What could’ve been in 2010 had a leg injury not slowed his training? Or, perhaps, what almost was in 2006, when he finished third, just two-and-a-half minutes behind eventual four-time winner, Kenyan Robert Cheruiyot.
“Do I still think about Boston?” Keflezighi asks back Friday morning while in a conference room at Back Bay’s , a mere few hundred feet from the Boylston Street, blue-and-yellow finish line.
“Let me show you something.”
Keflezighi reaches into his pocket and pulls out his phone. He immediately flips to a self-taken photograph of Kenmore Square’s iconic “Citgo” sign, well-known to Boston marathoners as the one-mile-to-go mark.
“That’s the view from my hotel room,” he says, “so, yes, I still think about Boston.”
Keflezighi was in town, along with fellow London-bound marathoner Ryan Hall and former Boston Marathon winner, Wayland High School’s Alberto Salazar, to speak to and run with a group of John Hancock employees Thursday who are running the upcoming Boston Marathon for charity.
On Friday morning, Keflezighi was at the Lenox Hotel shooting a commercial for Generation UCAN, a sports energy drink that he endorses, and, later that night, he planned to be at the Boston Celtics, New York Knicks game at the TD Garden.

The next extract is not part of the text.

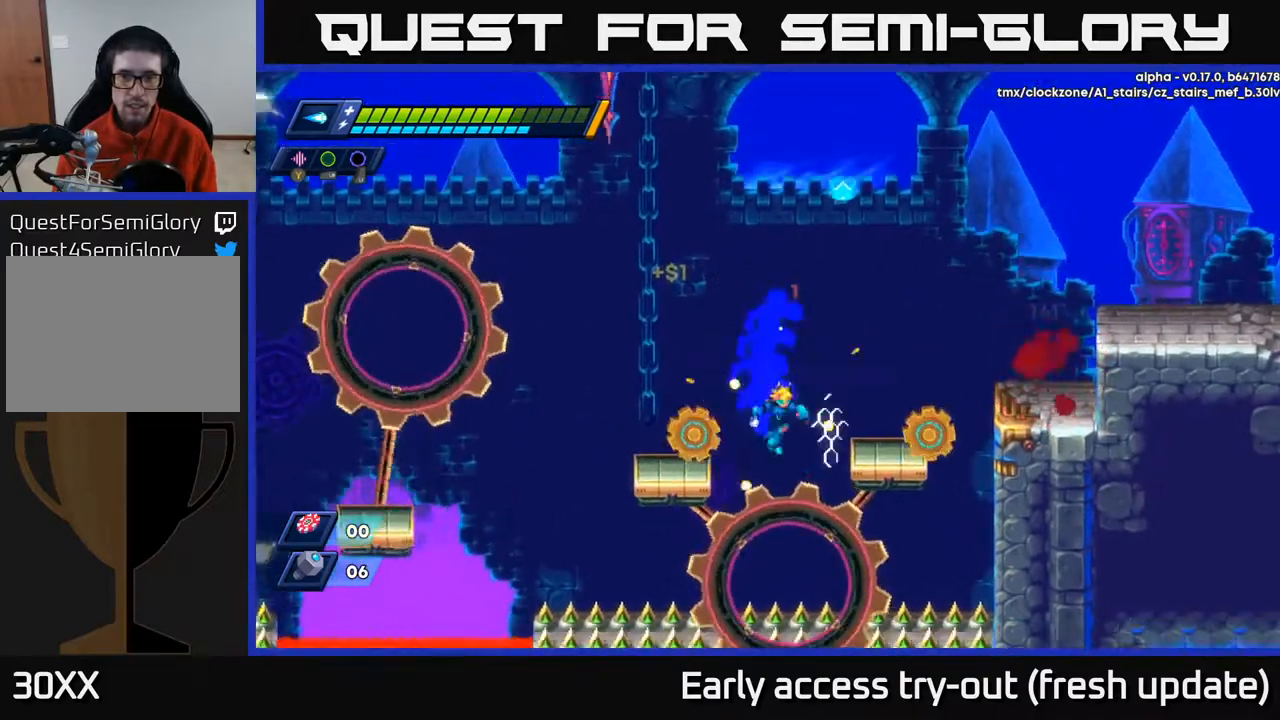
{"buttons": ["R2", "DPAD_RIGHT"], "left_stick": "center", "right_stick": "center", "events": [[167, "A", "down"], [167, "R2", "down"], [283, "DPAD_RIGHT", "up"], [367, "DPAD_RIGHT", "down"], [467, "A", "up"]]}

Life has been busy for Keflezighi since his recent, Jan. 14 win at the U.S. Olympic Marathon Trial in Houston (Hall was second, Abdi Abdirahman third). But, it has also been good.

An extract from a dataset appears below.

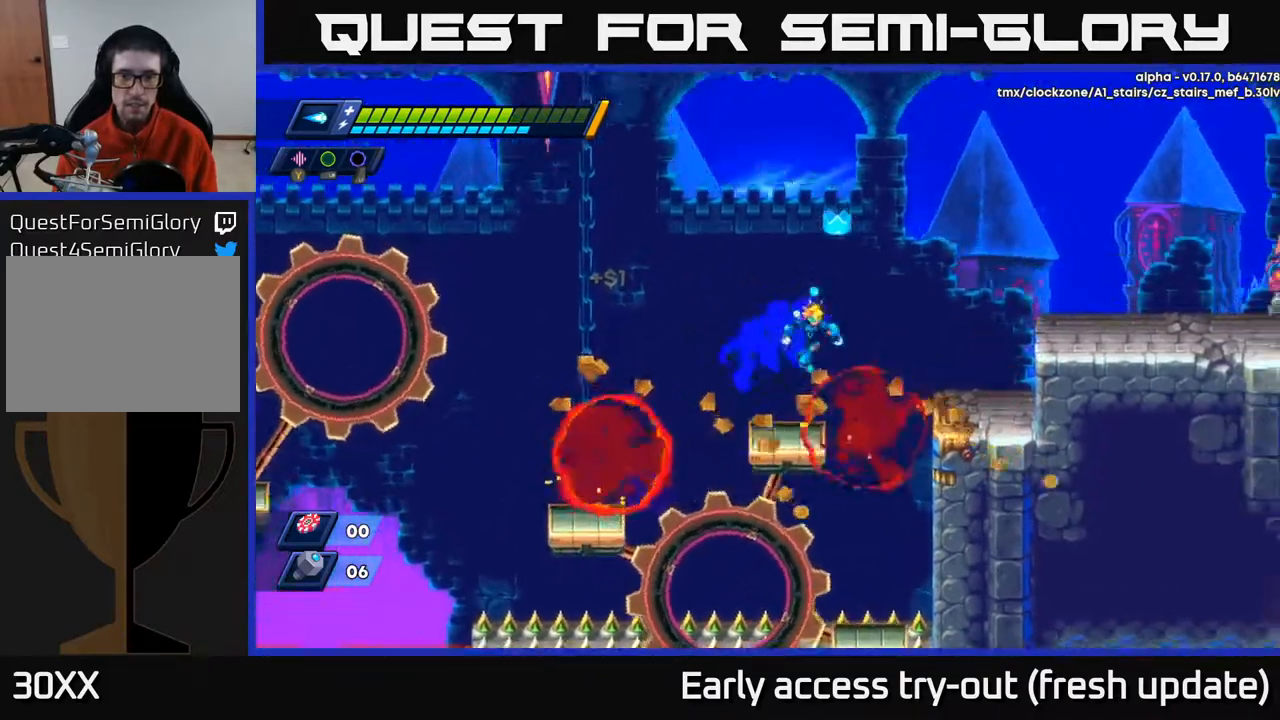
{"buttons": ["DPAD_RIGHT"], "left_stick": "center", "right_stick": "center", "events": [[17, "DPAD_RIGHT", "up"], [33, "R2", "up"], [217, "DPAD_RIGHT", "down"], [283, "A", "down"], [283, "R2", "down"], [383, "A", "up"], [383, "R2", "up"]]}
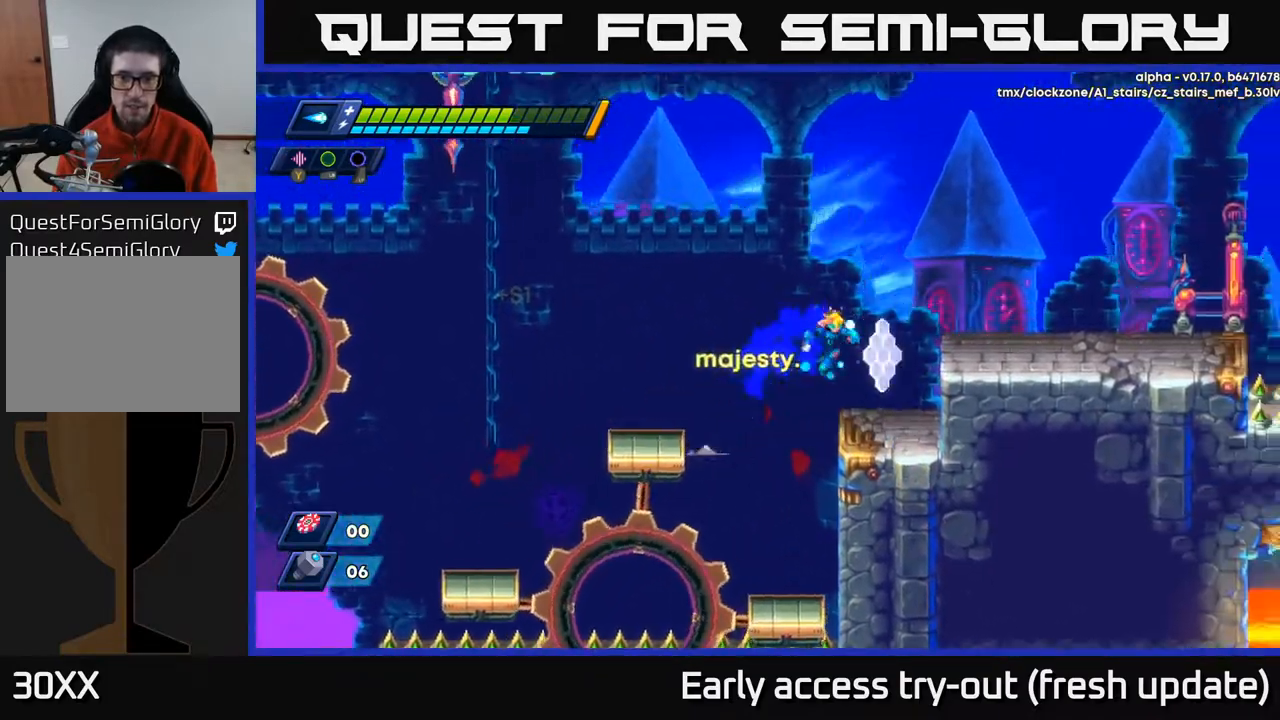
{"buttons": ["DPAD_RIGHT"], "left_stick": "center", "right_stick": "center", "events": [[233, "R2", "down"], [250, "A", "down"], [417, "A", "up"], [433, "R2", "up"]]}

“I’m enjoying it,” Keflezighi said, “and I’m starting to feel better, recovered from the trials.”
At 36, Keflezighi, who will soon be a three-time Olympian, was the oldest American ever to win the marathon trial. He did so in a personal best time of 2:09:08, or roughly 4:55 mile pace, and on a short recovery from the ING New York City Marathon in November, where he was sixth.
Keflezighi’s resume is impressive, an Olympic silver medal in the marathon at the 2004 Athens games, a New York City Marathon win in 2009, and a one-time American Record in the 10,000-meter, 27:31.98 (4:23 mile pace).
However, one thing is still missing.
“Boston’s the one thing that’s not on my resume,” said Keflezighi, who trains with coach Bob Larsen in Mammoth Lakes, Calif.
No American man has won Boston since Greg Meyer did so in 1983. But then again, no American man had medaled in the Olympic marathon before Keflezighi since 1976, nor won New York City since 1982.
For now, Keflezighi said all of his energy is focused on representing his country in London, but after that, who knows.
“I am craving [Boston],” he said, “and, if the right opportunity presents itself, I’ll go for it.”